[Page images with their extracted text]
★ ★ ★ ★ ★

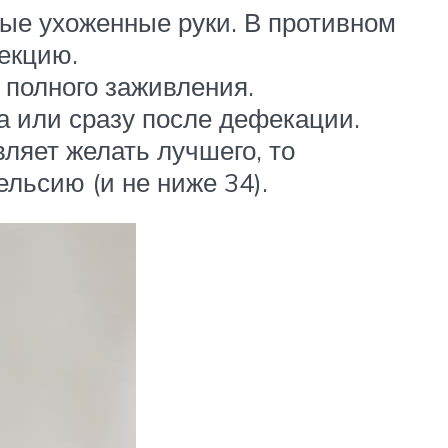
ые ухоженные руки. В противном
екцию.
 полного заживления.
а или сразу после дефекации.
ляет желать лучшего, то
льсию (и не ниже 34).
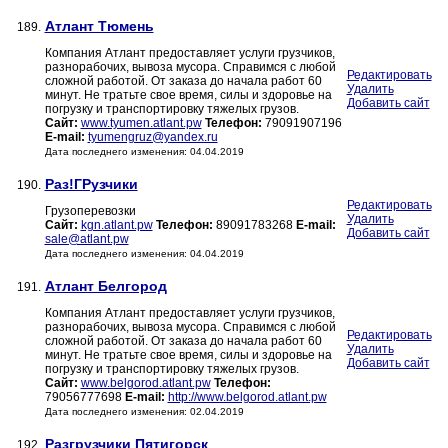
Атлант Тюмень
189.
Компания Атлант предоставляет услуги грузчиков,
разнорабочих, вывоза мусора. Справимся с любой
Редактировать
сложной работой. От заказа до начала работ 60
Удалить
минут. Не тратьте свое время, силы и здоровье на
Добавить сайт
погрузку и транспортировку тяжелых грузов.
Сайт:
www.tyumen.atlant.pw
Телефон:
79091907196
E-mail:
tyumengruz@yandex.ru
Дата последнего изменения: 04.04.2019
Раз!ГРузчики
190.
Редактировать
Грузоперевозки
Удалить
Сайт:
kgn.atlant.pw
Телефон:
89091783268
E-mail:
Добавить сайт
sale@atlant.pw
Дата последнего изменения: 04.04.2019
Атлант Белгород
191.
Компания Атлант предоставляет услуги грузчиков,
разнорабочих, вывоза мусора. Справимся с любой
Редактировать
сложной работой. От заказа до начала работ 60
Удалить
минут. Не тратьте свое время, силы и здоровье на
Добавить сайт
погрузку и транспортировку тяжелых грузов.
Сайт:
www.belgorod.atlant.pw
Телефон:
79056777698
E-mail:
http://www.belgorod.atlant.pw
Дата последнего изменения: 02.04.2019
Разгрузчики Пятигорск
192.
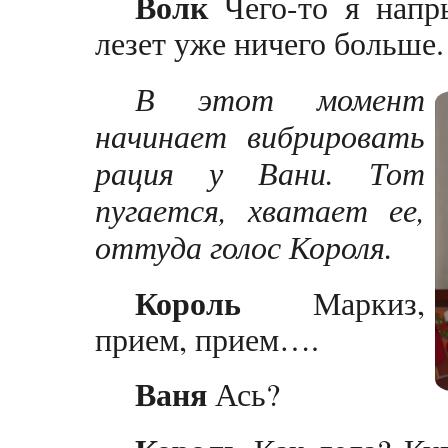
Волк
Чего-то я напр
лезет уже ничего больше.
В этот момент
начинает вибрировать
рация у Вани. Тот
пугается, хватает ее,
оттуда голос Короля.
Король
Маркиз,
прием, прием….
Ваня
Ась?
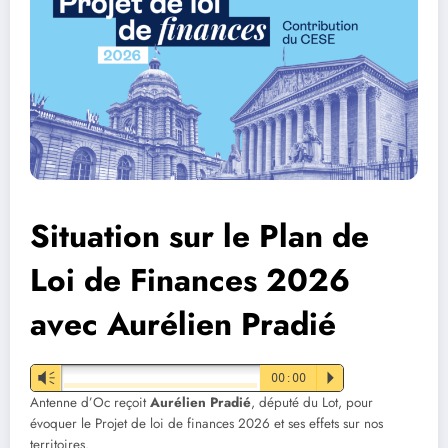
Situation sur le Plan de
Loi de Finances 2026
avec Aurélien Pradié
Vm
00:00
P
Antenne d’Oc reçoit
Aurélien Pradié
, député du Lot, pour
évoquer le Projet de loi de finances
2026 et ses effets sur nos
territoires.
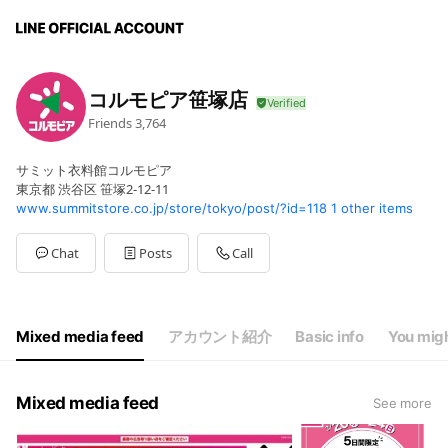
コルモピア笹塚店
Friends
3,764
サミット衣料館コルモピア
東京都 渋谷区 笹塚2-12-11
www.summitstore.co.jp/store/tokyo/post/?id=118
1 other items
Chat
Posts
Call
Mixed media feed
アカウント紹介
Basic info
You migh
Mixed media feed
See more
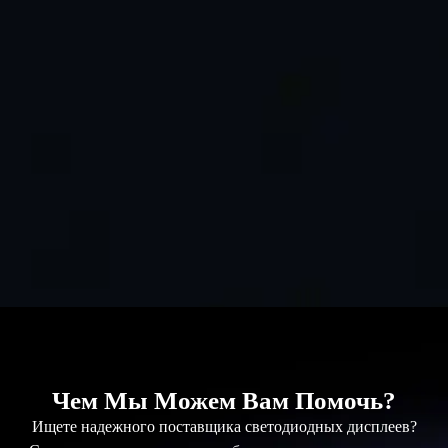
Чем Мы Можем Вам Помочь?
Ищете надежного поставщика светодиодных дисплеев?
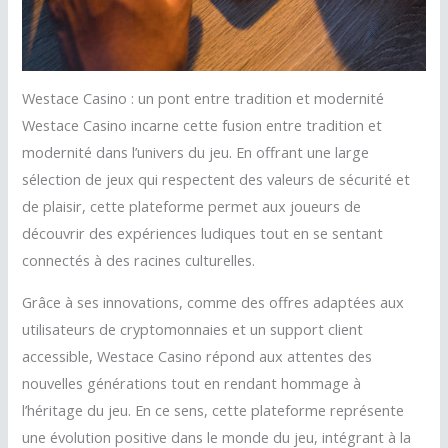
Westace Casino : un pont entre tradition et modernité
Westace Casino incarne cette fusion entre tradition et
modernité dans l’univers du jeu. En offrant une large
sélection de jeux qui respectent des valeurs de sécurité et
de plaisir, cette plateforme permet aux joueurs de
découvrir des expériences ludiques tout en se sentant
connectés à des racines culturelles.
Grâce à ses innovations, comme des offres adaptées aux
utilisateurs de cryptomonnaies et un support client
accessible, Westace Casino répond aux attentes des
nouvelles générations tout en rendant hommage à
l’héritage du jeu. En ce sens, cette plateforme représente
une évolution positive dans le monde du jeu, intégrant à la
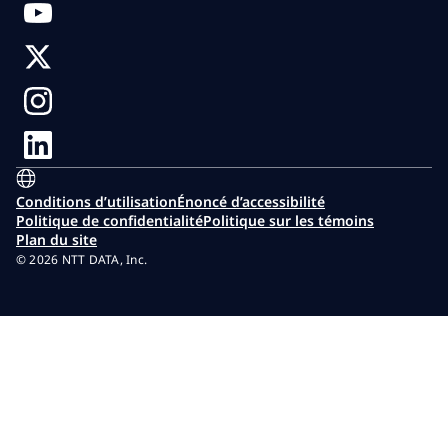
Conditions d’utilisation
Énoncé d’accessibilité
Politique de confidentialité
Politique sur les témoins
Plan du site
© 2026 NTT DATA, Inc.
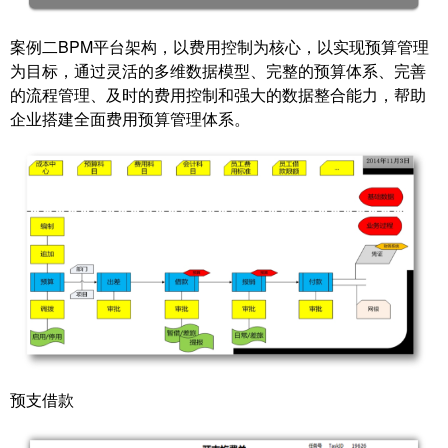
案例二BPM平台架构，以费用控制为核心，以实现预算管理
为目标，通过灵活的多维数据模型、完整的预算体系、完善
的流程管理、及时的费用控制和强大的数据整合能力，帮助
企业搭建全面费用预算管理体系。
预支借款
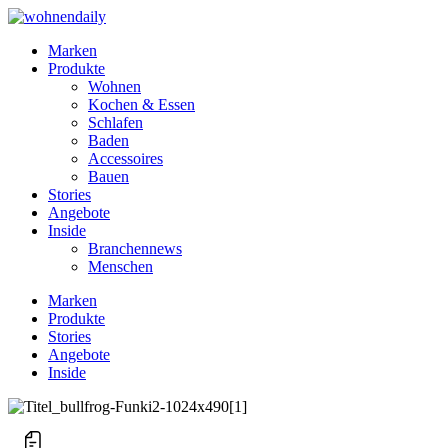
Marken
Produkte
Wohnen
Kochen & Essen
Schlafen
Baden
Accessoires
Bauen
Stories
Angebote
Inside
Branchennews
Menschen
Marken
Produkte
Stories
Angebote
Inside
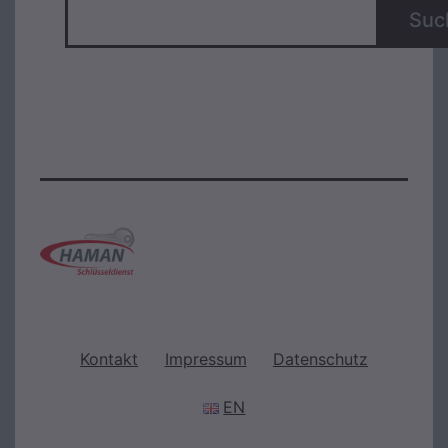
Suc
Kontakt
Impressum
Datenschutz
EN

★ ★ ★ ★ ★

TASK OBJECTIVE - Please transcribe the extracted text of every entry above line for line, without changing anything. Leave the page images out of your answer.

TASK ANSWER -
ые ухоженные руки. В противном
екцию.
 полного заживления.
а или сразу после дефекации.
ляет желать лучшего, то
льсию (и не ниже 34).
Атлант Тюмень
189.
Компания Атлант предоставляет услуги грузчиков,
разнорабочих, вывоза мусора. Справимся с любой
Редактировать
сложной работой. От заказа до начала работ 60
Удалить
минут. Не тратьте свое время, силы и здоровье на
Добавить сайт
погрузку и транспортировку тяжелых грузов.
Сайт:
www.tyumen.atlant.pw
Телефон:
79091907196
E-mail:
tyumengruz@yandex.ru
Дата последнего изменения: 04.04.2019
Раз!ГРузчики
190.
Редактировать
Грузоперевозки
Удалить
Сайт:
kgn.atlant.pw
Телефон:
89091783268
E-mail:
Добавить сайт
sale@atlant.pw
Дата последнего изменения: 04.04.2019
Атлант Белгород
191.
Компания Атлант предоставляет услуги грузчиков,
разнорабочих, вывоза мусора. Справимся с любой
Редактировать
сложной работой. От заказа до начала работ 60
Удалить
минут. Не тратьте свое время, силы и здоровье на
Добавить сайт
погрузку и транспортировку тяжелых грузов.
Сайт:
www.belgorod.atlant.pw
Телефон:
79056777698
E-mail:
http://www.belgorod.atlant.pw
Дата последнего изменения: 02.04.2019
Разгрузчики Пятигорск
192.
Волк
Чего-то я напр
лезет уже ничего больше.
В этот момент
начинает вибрировать
рация у Вани. Тот
пугается, хватает ее,
оттуда голос Короля.
Король
Маркиз,
прием, прием….
Ваня
Ась?
Situation sur le Plan de
Loi de Finances 2026
avec Aurélien Pradié
Vm
00:00
P
Antenne d’Oc reçoit
Aurélien Pradié
, député du Lot, pour
évoquer le Projet de loi de finances
2026 et ses effets sur nos
territoires.
コルモピア笹塚店
Friends
3,764
サミット衣料館コルモピア
東京都 渋谷区 笹塚2-12-11
www.summitstore.co.jp/store/tokyo/post/?id=118
1 other items
Chat
Posts
Call
Mixed media feed
アカウント紹介
Basic info
You migh
Mixed media feed
See more
Чем Мы Можем Вам Помочь?
Ищете надежного поставщика светодиодных дисплеев?
Westace Casino : un pont entre tradition et modernité
Westace Casino incarne cette fusion entre tradition et
modernité dans l’univers du jeu. En offrant une large
sélection de jeux qui respectent des valeurs de sécurité et
de plaisir, cette plateforme permet aux joueurs de
découvrir des expériences ludiques tout en se sentant
connectés à des racines culturelles.
Grâce à ses innovations, comme des offres adaptées aux
utilisateurs de cryptomonnaies et un support client
accessible, Westace Casino répond aux attentes des
nouvelles générations tout en rendant hommage à
l’héritage du jeu. En ce sens, cette plateforme représente
une évolution positive dans le monde du jeu, intégrant à la
Conditions d’utilisation
Énoncé d’accessibilité
Politique de confidentialité
Politique sur les témoins
Plan du site
© 2026 NTT DATA, Inc.
案例二BPM平台架构，以费用控制为核心，以实现预算管理
为目标，通过灵活的多维数据模型、完整的预算体系、完善
的流程管理、及时的费用控制和强大的数据整合能力，帮助
企业搭建全面费用预算管理体系。
预支借款
Marken
Produkte
Wohnen
Kochen & Essen
Schlafen
Baden
Accessoires
Bauen
Stories
Angebote
Inside
Branchennews
Menschen
Marken
Produkte
Stories
Angebote
Inside
Suc
Kontakt
Impressum
Datenschutz
EN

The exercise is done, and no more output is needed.